Given an HPC/SIMD/OpenMP background, levels 0–2 should go fast; the real payoff
is levels 4–10 (memory hierarchy, warp programming, Nsight-driven perf analysis,
and stream/graph pipelines).

The docs also include three advanced tracks that stay in the same Feynman style:
architecture (now also covering multi-GPU scaling — NCCL/NVSHMEM, MIG), libraries,
and imaging/CV. Each one is built around prediction, interactive widgets, and concrete
CUDA reps rather than reference-manual lists.

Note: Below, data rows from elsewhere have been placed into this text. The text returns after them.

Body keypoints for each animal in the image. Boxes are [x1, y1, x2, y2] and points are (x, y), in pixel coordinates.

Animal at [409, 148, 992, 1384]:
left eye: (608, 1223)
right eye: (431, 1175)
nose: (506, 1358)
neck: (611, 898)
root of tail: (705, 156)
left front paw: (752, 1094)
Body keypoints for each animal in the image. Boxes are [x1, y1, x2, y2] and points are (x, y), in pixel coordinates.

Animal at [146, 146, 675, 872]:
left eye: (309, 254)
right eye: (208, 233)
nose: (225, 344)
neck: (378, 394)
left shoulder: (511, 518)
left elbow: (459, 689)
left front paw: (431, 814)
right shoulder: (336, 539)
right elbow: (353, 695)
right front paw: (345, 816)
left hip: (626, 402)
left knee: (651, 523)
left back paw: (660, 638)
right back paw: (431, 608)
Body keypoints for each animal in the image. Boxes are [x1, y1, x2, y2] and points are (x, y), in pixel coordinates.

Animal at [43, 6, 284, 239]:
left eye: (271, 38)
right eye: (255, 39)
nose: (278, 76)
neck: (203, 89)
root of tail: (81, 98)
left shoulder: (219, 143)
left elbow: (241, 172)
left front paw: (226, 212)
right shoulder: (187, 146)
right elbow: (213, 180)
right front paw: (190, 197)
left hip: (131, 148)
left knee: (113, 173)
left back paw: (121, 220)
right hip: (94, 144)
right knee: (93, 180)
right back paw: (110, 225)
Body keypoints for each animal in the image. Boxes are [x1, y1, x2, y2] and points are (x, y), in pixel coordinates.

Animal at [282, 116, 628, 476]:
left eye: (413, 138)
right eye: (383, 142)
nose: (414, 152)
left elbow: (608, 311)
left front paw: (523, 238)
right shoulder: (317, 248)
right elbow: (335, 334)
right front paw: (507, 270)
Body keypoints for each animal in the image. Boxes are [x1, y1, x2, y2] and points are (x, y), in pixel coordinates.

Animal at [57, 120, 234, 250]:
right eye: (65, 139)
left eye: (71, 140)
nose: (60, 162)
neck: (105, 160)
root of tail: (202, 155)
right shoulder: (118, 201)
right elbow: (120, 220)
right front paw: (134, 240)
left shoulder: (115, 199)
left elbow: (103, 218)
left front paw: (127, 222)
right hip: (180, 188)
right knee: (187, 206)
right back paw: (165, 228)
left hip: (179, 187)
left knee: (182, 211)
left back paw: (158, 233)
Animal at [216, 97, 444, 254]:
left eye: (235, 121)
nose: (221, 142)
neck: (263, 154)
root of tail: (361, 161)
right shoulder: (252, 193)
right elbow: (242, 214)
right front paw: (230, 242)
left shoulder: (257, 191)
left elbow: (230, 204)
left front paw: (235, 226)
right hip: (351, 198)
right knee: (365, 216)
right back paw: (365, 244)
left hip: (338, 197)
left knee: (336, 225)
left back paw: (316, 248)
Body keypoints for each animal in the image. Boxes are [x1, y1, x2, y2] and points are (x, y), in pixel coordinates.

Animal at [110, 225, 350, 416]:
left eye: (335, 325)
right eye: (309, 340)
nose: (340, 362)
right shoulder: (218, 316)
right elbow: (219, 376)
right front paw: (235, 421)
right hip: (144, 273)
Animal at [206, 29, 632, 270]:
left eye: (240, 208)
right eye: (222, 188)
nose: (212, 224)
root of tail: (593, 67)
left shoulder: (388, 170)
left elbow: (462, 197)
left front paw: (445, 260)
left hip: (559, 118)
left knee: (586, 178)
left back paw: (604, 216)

## Profiling (from Level 5 onward)

Release builds compile with `-lineinfo` so the profilers map SASS back to source:

```bash
nsys profile ./build/levels/.../levelNN_demo # timeline: transfers, kernels, gaps
ncu --set full ./build/levels/.../levelNN_demo # per-kernel: occupancy, memory, roofline
```

## Interactive guide (docs)

A Feynman-style, level-by-level companion site with **interactive canvas widgets**
(thread indexing, SIMT divergence, coalescing, roofline, reduction, streams …)
lives in `docs/`, built with MkDocs Material.

```bash
make docs-serve # live preview at http://127.0.0.1:9090
make docs # build static site into ./out/docs
```

## Cheatsheets

To help with learning CUDA concepts (these are designed to be printed on standard Letter-sized paper):

![CUDA Cheatsheet](docs/assets/cuda-cheatsheet.png)
![CUDA Cheatsheet Page 2](docs/assets/cuda-cheatsheet-2.png)

## License

BSD 3-Clause. Redistribution must retain the copyright notice, license terms,
and disclaimer; see [LICENSE](LICENSE).